Top of Text shown

PEK Jun Wei (Bai Junwei), Ph.D.
Principal Investigator

PEK Jun Wei received his B.Sc. (Hons) (2008) and Ph.D. (2011) from the National University of Singapore (NUS). He did his graduate research in the laboratory of Dr. Toshie Kai at the Temasek Life Sciences Laboratory (TLL) where he studied the roles of nuage and small RNAs in the Drosophila germline. In 2012, he joined the laboratories of Drs. Joseph Gall and Allan Spradling at the Carnegie Institution for Science (Department of Embryology) as a Carnegie Collaborative Fellow. He developed a research program to study a novel class of noncoding RNAs (stable intronic sequence RNAs or sisRNAs) in Drosophila. He was later named a Howard Hughes Medical Institute (HHMI) Fellow of the Life Sciences Research Foundation and awarded a fellowship from the Jane Coffin Childs Memorial Fund. He returned to TLL as a Young Investigator in November 2014 to start his independent research group.

You may wish to contact Dr PEK Jun Wei at:

Tel: (65) 6872 7000,6872 7818 (DID)

For information on PhD studies at TLL, click HERE


Research Interests

  • Stable intronic sequence RNA (sisRNA) functions

Research Projects

Noncoding RNAs (ncRNAs) have emerged as potent agents for gene regulation during normal development and in diseases such as cancer. Introns are widely considered as junk sequences interspersed between coding exons in genes of eukaryotes and viruses. Recent studies have identified various forms of stable intronic sequence RNAs (linear and circular) that belong to a novel class of long ncRNAs that regulate gene expression (Pek and Okamura 2015; Osman et al., 2016; Pek 2018). Our group has discovered many sisRNAs in Drosophila, and showed that sisRNAs engage in regulatory feedback loops and play important roles in stem cell homeostasis and development (Pek 2018). sisR-1 functions in a negative feedback loop in repressing its parental gene for proper germline stem cell maintenance in the ovary (Figure 1) (Pek et al., 2015; Wong et al., 2017).

Figure 1. A model for the regulation of GSC–niche occupancy by sisR-1 feedback loop.

  On the other hand, sisR-4 is a maternally-deposited circular sisRNA that promotes the expression of its parental gene that is essential for embryonic development (Figure 2) (Tay and Pek 2017).

Figure 2. A model of how maternally inherited sisR-4 can trigger a self-amplification loop in the expression of dpn to achieve robust embryonic development in Drosophila.

  We are interested in studying more sisRNAs to uncover more regulatory pathways important for basic biological processes. During the course of our study, we discovered a previously unidentified nuclear body called “satellite body” (Figure 3) (Wong et al., 2017).

Bottom of Text shown
Top of Extracted entries

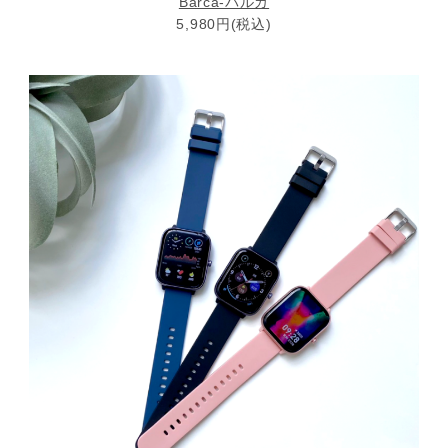
Barca-バルカ
5,980円(税込)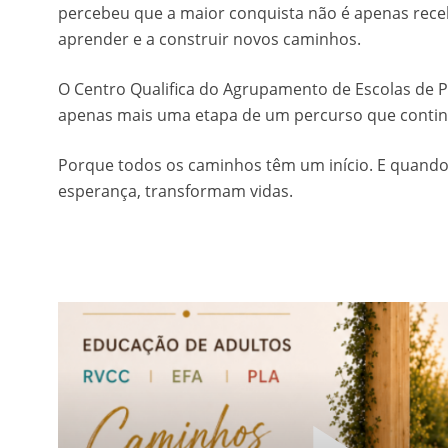
percebeu que a maior conquista não é apenas rece
aprender e a construir novos caminhos.
O Centro Qualifica do Agrupamento de Escolas de Po
apenas mais uma etapa de um percurso que contin
Porque todos os caminhos têm um início. E quand
esperança, transformam vidas.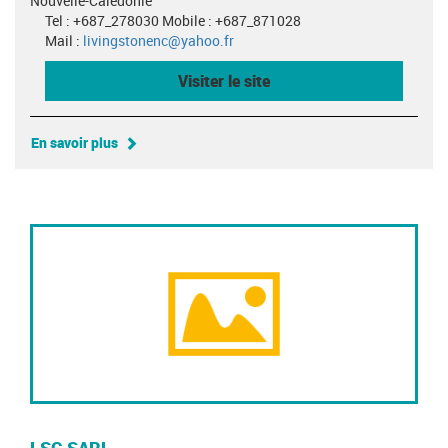
Nouvelle-Calédonie
Tel : +687_278030 Mobile : +687_871028
Mail :
livingstonenc@yahoo.fr
Visiter le site
En savoir plus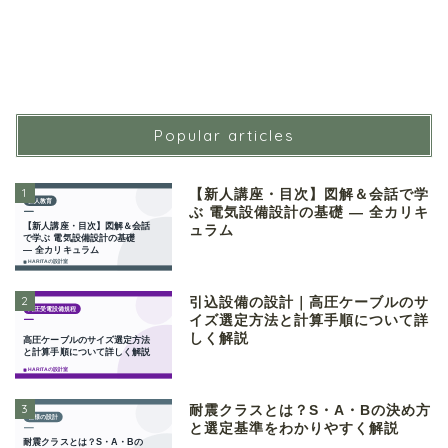
Popular articles
1
【新人講座・目次】図解＆会話で学
ぶ 電気設備設計の基礎 ― 全カリキ
ュラム
2
引込設備の設計｜高圧ケーブルのサ
イズ選定方法と計算手順について詳
しく解説
3
耐震クラスとは？S・A・Bの決め方
と選定基準をわかりやすく解説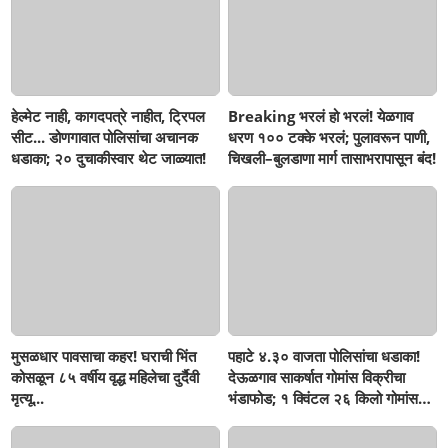
हेल्मेट नाही, कागदपत्रे नाहीत, ट्रिपल
Breaking भरलं हो भरलं! येळगाव
सीट... डोणगावात पोलिसांचा अचानक
धरण १०० टक्के भरलं; पुलावरून पाणी,
धडाका; २० दुचाकीस्वार थेट जाळ्यात!
चिखली–बुलडाणा मार्ग तासाभरापासून बंद!
मुसळधार पावसाचा कहर! घराची भिंत
पहाटे ४.३० वाजता पोलिसांचा धडाका!
कोसळून ८५ वर्षीय वृद्ध महिलेचा दुर्दैवी
देऊळगाव साकर्षात गोमांस विक्रीचा
मृत्यू...
भंडाफोड; १ क्विंटल २६ किलो गोमांस
जप्त, दोघे गजाआड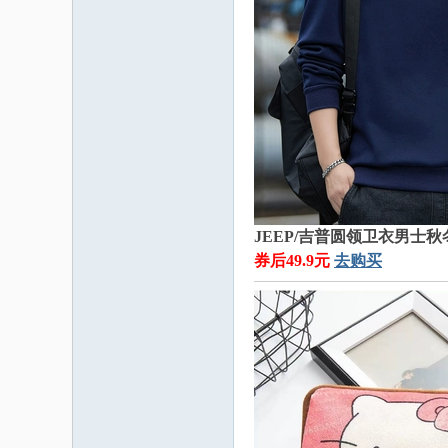
JEEP/吉普圆领卫衣男士
券后49.9元
去购买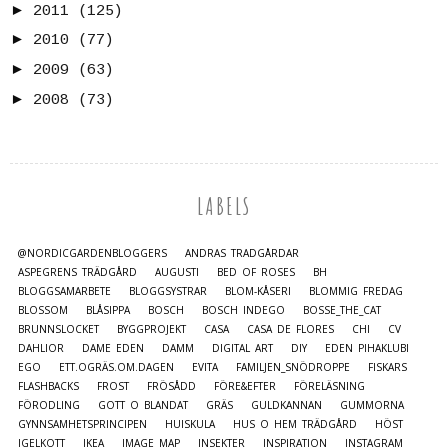
►
2011
(125)
►
2010
(77)
►
2009
(63)
►
2008
(73)
LABELS
@NORDICGARDENBLOGGERS
ANDRAS TRÄDGÅRDAR
ASPEGRENS TRÄDGÅRD
AUGUSTI
BED OF ROSES
BH
BLOGGSAMARBETE
BLOGGSYSTRAR
BLOM-KÅSERI
BLOMMIG FREDAG
BLOSSOM
BLÅSIPPA
BOSCH
BOSCH INDEGO
BOSSE_THE_CAT
BRUNNSLOCKET
BYGGPROJEKT
CASA
CASA DE FLORES
CHI
CV
DAHLIOR
DAME EDEN
DAMM
DIGITAL ART
DIY
EDEN PIHAKLUBI
EGO
ETT.OGRÄS.OM.DAGEN
EVITA
FAMILJEN_SNÖDROPPE
FISKARS
FLASHBACKS
FROST
FRÖSÅDD
FÖRE&EFTER
FÖRELÄSNING
FÖRODLING
GOTT O BLANDAT
GRÄS
GULDKANNAN
GUMMORNA
GYNNSAMHETSPRINCIPEN
HUISKULA
HUS O HEM TRÄDGÅRD
HÖST
IGELKOTT
IKEA
IMAGE MAP
INSEKTER
INSPIRATION
INSTAGRAM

Bottom of Extracted entries

The task:
Quote the researcher profile word for word between "Figure 2. A" and "development in Drosophila.", inclusive. Rely only on the researcher profile, not on the items.

Answer to this task:
Figure 2. A model of how maternally inherited sisR-4 can trigger a self-amplification loop in the expression of dpn to achieve robust embryonic development in Drosophila.